Kamerun Reisebericht: Das kleine Afrika

Der Podokojunge winkt wie wild mit seinen roten Plastiksandalen, als hätte er nur auf den Geländewagen gewartet. Flink zieht der Kleine die Schuhe wieder an und sprintet mit 10, 15 anderen Kindern hinter dem Fahrzeug her, das sich schwerfällig die Serpentinen der Mandara-Berge hochwuchtet. 800 Meter über handtuchschmalen Hirse-Terrassen thront das Dörfchen Oudjilla mit seinem Gehöft, Saré genannt, das einer Festung gleicht: ein Konglomerat aus Getreidespeichern und ineinander gewachsenen, strohgedeckten Lehmhütten, bewohnt vom Völkchen der Podoko.

 
Deren Oberhaupt Mouzougou, ein glutäugiger Greis von angeblich 93 Jahren, ist ein viel beschäftigter Mann: „Derzeit hat er 50 Ehefrauen und 113 Kinder“, erklärt Sohn Nummer 23, Jacques.

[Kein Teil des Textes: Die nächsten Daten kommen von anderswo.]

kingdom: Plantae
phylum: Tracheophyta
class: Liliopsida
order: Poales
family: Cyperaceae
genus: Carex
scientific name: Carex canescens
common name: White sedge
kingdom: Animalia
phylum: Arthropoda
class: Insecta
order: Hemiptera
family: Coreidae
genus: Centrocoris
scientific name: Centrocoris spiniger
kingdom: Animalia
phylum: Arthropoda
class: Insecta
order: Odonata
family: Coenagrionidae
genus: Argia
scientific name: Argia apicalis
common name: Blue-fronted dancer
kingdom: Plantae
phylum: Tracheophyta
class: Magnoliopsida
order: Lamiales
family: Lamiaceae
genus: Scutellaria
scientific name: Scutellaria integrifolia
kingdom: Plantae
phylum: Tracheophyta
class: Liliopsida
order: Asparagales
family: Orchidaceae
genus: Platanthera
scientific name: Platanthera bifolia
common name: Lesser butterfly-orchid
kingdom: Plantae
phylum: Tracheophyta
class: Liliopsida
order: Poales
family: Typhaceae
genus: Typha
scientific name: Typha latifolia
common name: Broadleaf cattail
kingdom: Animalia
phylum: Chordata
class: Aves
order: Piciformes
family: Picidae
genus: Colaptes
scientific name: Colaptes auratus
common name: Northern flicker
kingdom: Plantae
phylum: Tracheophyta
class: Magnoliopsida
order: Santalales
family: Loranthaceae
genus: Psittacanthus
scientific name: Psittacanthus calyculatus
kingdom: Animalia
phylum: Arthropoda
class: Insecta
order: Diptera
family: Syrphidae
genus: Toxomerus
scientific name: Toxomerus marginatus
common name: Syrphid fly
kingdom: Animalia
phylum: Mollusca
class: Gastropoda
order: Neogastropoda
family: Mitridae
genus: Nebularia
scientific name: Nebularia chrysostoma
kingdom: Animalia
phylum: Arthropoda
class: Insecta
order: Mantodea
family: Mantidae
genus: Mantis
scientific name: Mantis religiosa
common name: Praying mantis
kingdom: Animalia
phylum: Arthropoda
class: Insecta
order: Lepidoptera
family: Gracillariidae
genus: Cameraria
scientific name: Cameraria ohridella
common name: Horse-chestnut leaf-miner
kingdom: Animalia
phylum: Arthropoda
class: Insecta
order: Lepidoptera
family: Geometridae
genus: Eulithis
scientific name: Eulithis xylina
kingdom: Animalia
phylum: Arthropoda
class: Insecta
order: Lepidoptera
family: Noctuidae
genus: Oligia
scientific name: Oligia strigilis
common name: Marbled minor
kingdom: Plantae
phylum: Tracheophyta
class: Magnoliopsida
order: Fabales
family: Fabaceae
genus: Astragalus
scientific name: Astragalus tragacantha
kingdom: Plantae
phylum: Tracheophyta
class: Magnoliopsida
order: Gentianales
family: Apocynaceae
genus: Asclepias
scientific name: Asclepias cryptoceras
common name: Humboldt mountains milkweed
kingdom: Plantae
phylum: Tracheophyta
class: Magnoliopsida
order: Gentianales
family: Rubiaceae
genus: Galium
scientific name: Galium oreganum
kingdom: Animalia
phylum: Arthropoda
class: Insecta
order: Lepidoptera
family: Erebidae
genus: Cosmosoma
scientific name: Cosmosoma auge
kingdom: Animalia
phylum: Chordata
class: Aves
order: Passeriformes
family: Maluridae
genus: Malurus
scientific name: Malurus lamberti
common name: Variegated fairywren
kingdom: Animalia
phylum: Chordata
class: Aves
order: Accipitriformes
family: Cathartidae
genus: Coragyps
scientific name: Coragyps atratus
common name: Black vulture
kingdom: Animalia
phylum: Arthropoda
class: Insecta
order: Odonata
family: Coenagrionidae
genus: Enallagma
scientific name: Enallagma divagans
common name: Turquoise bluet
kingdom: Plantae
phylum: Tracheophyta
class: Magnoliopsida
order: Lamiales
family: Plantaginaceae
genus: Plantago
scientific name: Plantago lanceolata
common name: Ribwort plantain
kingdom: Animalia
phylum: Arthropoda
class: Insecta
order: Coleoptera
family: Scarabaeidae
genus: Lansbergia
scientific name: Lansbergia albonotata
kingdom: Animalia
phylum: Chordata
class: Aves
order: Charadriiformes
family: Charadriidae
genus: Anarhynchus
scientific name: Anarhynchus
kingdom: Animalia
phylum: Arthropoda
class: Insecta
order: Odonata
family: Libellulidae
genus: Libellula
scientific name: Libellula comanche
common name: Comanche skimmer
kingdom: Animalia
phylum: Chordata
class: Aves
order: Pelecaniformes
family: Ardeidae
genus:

Er übernimmt die Hausführung für Touristen – gegen Gebühr. Später fragen die Jüngeren nach Euromünzen, Stiften und Augentropfen. Im Umgang mit Touristen haben die Podoko Routine: Seit Jahren machen alle Kamerun-Rundreisen bei ihnen Halt. Eine Ausnahme von der Regel.
 
{{g_ads}}
 
Denn Kamerun ist touristisch betrachtet noch ein blinder Fleck in Schwarzafrika. Die ehemalige deutsche Kolonie ist ein faszinierender Schmelztiegel von 286 Ethnien, drei Hauptreligionen – Christentum, Islam, Animismus – und ungezählten Sprachen und Dialekten. Wenn zufällig einmal ein Bantu des englischsprachigen Südwestens auf einen Fulbe-Landsmann aus dem frankophonen Norden trifft, können die beiden nur mit Händen und Füßen kommunizieren.
 
Kamerun zu bereisen, ist ein Abenteuer. Vor allem, wenn man den Mietwagen einmal stehen lässt und sich in das Hauptverkehrsmittel der Einheimischen wagt: Ob Kleinwagen oder Van, der Zustand eines echten Busch-Taxis jagt den meisten Touristen auch bei schwüler Hitze eiskalte Schauer über den Rücken.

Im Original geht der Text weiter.